The Good, the Bad and the Ugly in Cybersecurity – Week 11

The Good

This week was full of cybersecurity news related to the war in Ukraine and Russian threat activity. While the ongoing conflict remains quite horrific, and at times difficult to find any “good” in, we can thank the Security Service of Ukraine (SBU) for their work.

On Tuesday the 15th, SBU publicly announced the arrest of an individual supporting the Russian mobile communications network while in Ukraine, and the targeting of Ukraine Officers in an attempt to persuade them to surrender.

According to the Telegram post from the SBU, the individual has made up to a thousand calls facilitating the Russians’ communication. Russian leadership and fighters alike continue to communicate with unencrypted channels, such as VHF radios and mobile phones.

A review of the images released by SBU have been analyzed by various professionals, who highlighted the fact that this equipment should not have been used in a military environment being vulnerable to detection and tracking. In some cases, the reliance of Russian troops on the Ukrainian mobile network may have been caused by them destroying 3G towers, then forcing them to begin using unencrypted radios.

Taking all of this into account, it acts as a simple example of the importance of communication planning during coordinated engagements. The same could be said for defenders as well, including even those of network defenders and incident responders.

The Bad

There continues to be a large flow of bad news in the cyber domain this week, again particularly on the topic of the Ukraine conflict. As noted in our recent webinar, the amount of new intrusions, attacks, and the confusion of many of the actors behind them, can make it easy to miss the little events occurring which can impact businesses globally.

This week, SentinelOne published the identification of new UAC-0056 activity targeting Ukraine with fake translation software. The research attributed the activity to a cluster of UAC-0056 threat actor activity reported by UA-CERT in the days prior.

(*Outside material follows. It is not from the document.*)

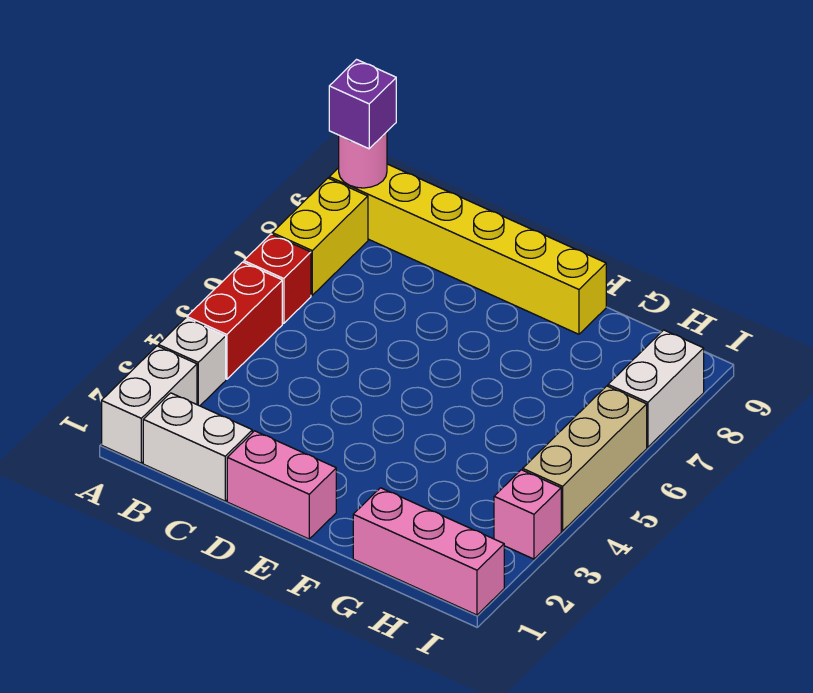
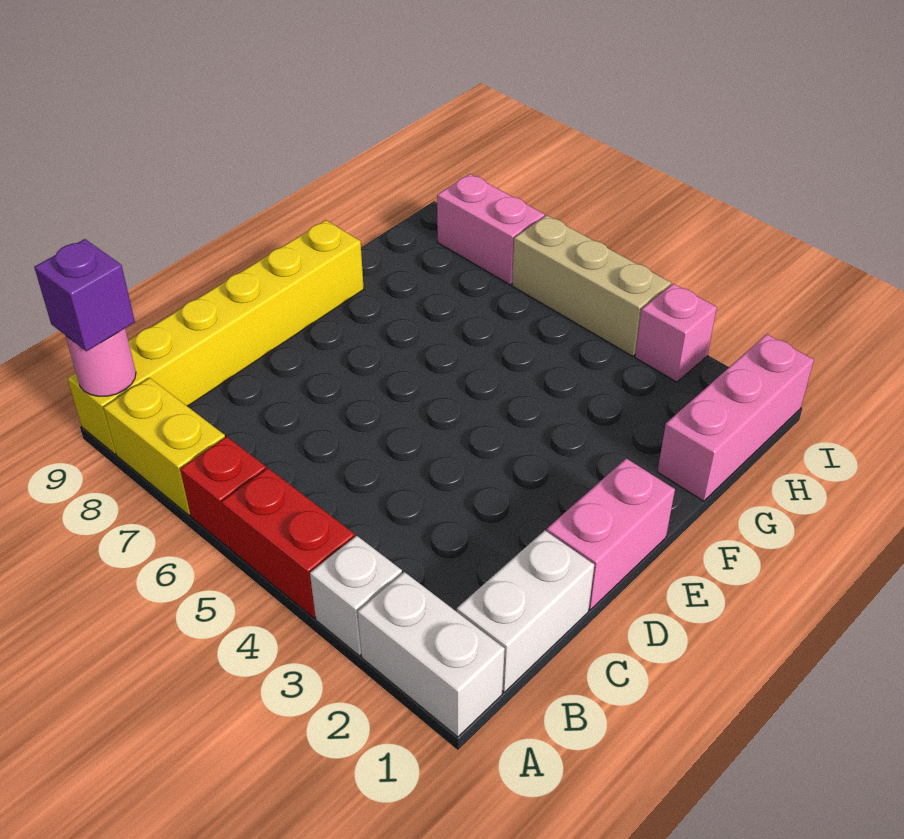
white 1x2 brick [608,330,704,447] -> pink 1x2 brick [437,174,545,285]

This malicious activity originated through a large program masquerading as Ukrainian language translation software, leading to the infection of GrimPlant and GraphSteel malware families. Interestingly, the research also identified that the threat actor began building the infrastructure around this campaign in at least December 2021 – earlier than previously known, and showcasing some pre-invasion preparation from the threat actor.

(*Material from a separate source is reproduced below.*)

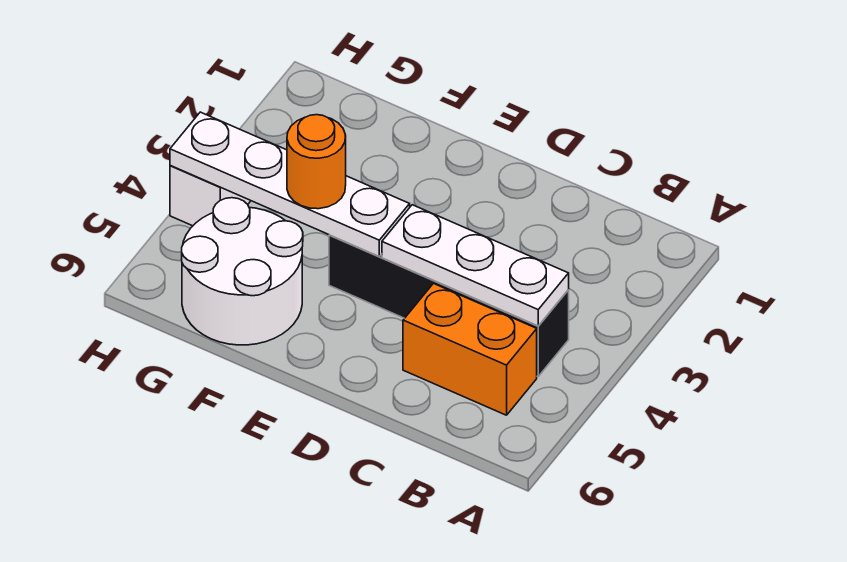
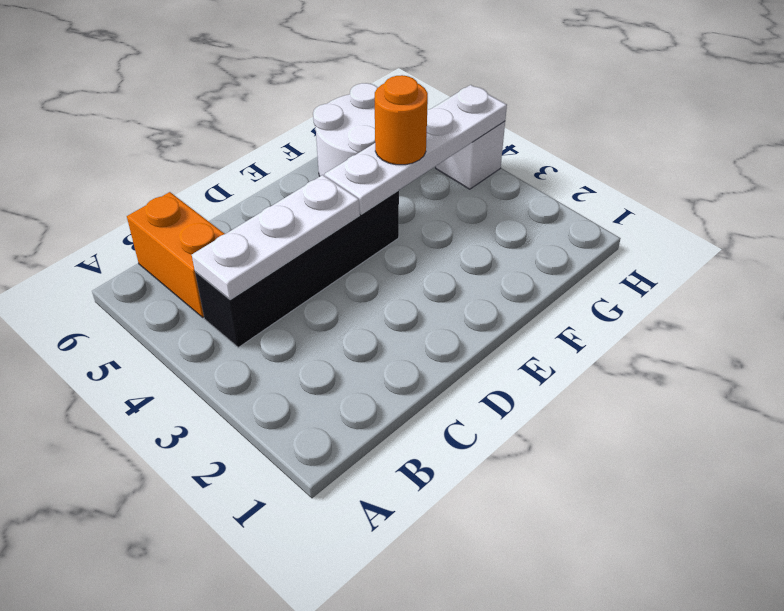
orange 1x2 brick [403,284,537,415] -> orange 1x2 brick turned to [127,192,224,317]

UAC-0056 is the threat actor title assigned by the Ukrainian CERT, while others in the industry have titled them UNC2589, TA47, and SaintBear to name a few. Current working knowledge is that this actor is either responsible for, or closely related, to the WhisperGate activity in early January 2022 impacting government agencies in Ukraine. As with all events occurring around the conflict, new details are expected to emerge and shift the understanding of many known events.

The Ugly

On a more ugly note this week, we have the identification of the Cyclops Blink malware impacting Asus routers and operating as a larger-than-known botnet for one of the most notorious destruction-fueled threat actors known – Sandworm. Additionally, the researchers observed evidence of at least two hundred victims in the US, Russia, Canada, and Italy.

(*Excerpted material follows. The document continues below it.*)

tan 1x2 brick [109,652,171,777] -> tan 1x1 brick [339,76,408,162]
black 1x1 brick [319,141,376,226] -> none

As we reported previously, Cyclops Blink was found targeting WatchGuard Firebox network devices last month, but now researchers have discovered the malware targeting Asus and likely other home and small-business networking equipment manufacturers, too. The researchers note that the same code was used in attacks on Asus and WatchGuard boxes, and simply recompiled for the brand of interest.

Cyclops Blink can read and write from the router’s flash memory, which is used to store the operating system and configuration, among other files. It reads 80 bytes from the flash memory, writes that to the main pipe, and enters a loop to wait for a command to replace the partition content. The replacement is achieved by erasing the NAND eraseblocks and then writing the new content to them. Crucially, since the content of the flash memory is permanent, Cyclops Blink can use this method to establish persistence and survive factory resets.

Currently, the intent of Cyclops Blink remains unclear. However, IoT devices are increasingly a major target for attackers interested in all manner of cyber objectives, from DDoS to espionage. Cyclops Blink’s focus on home and small-office networks devices is particularly concerning as it suggests the operators are interested in casting a wide net and gaining victims at scale.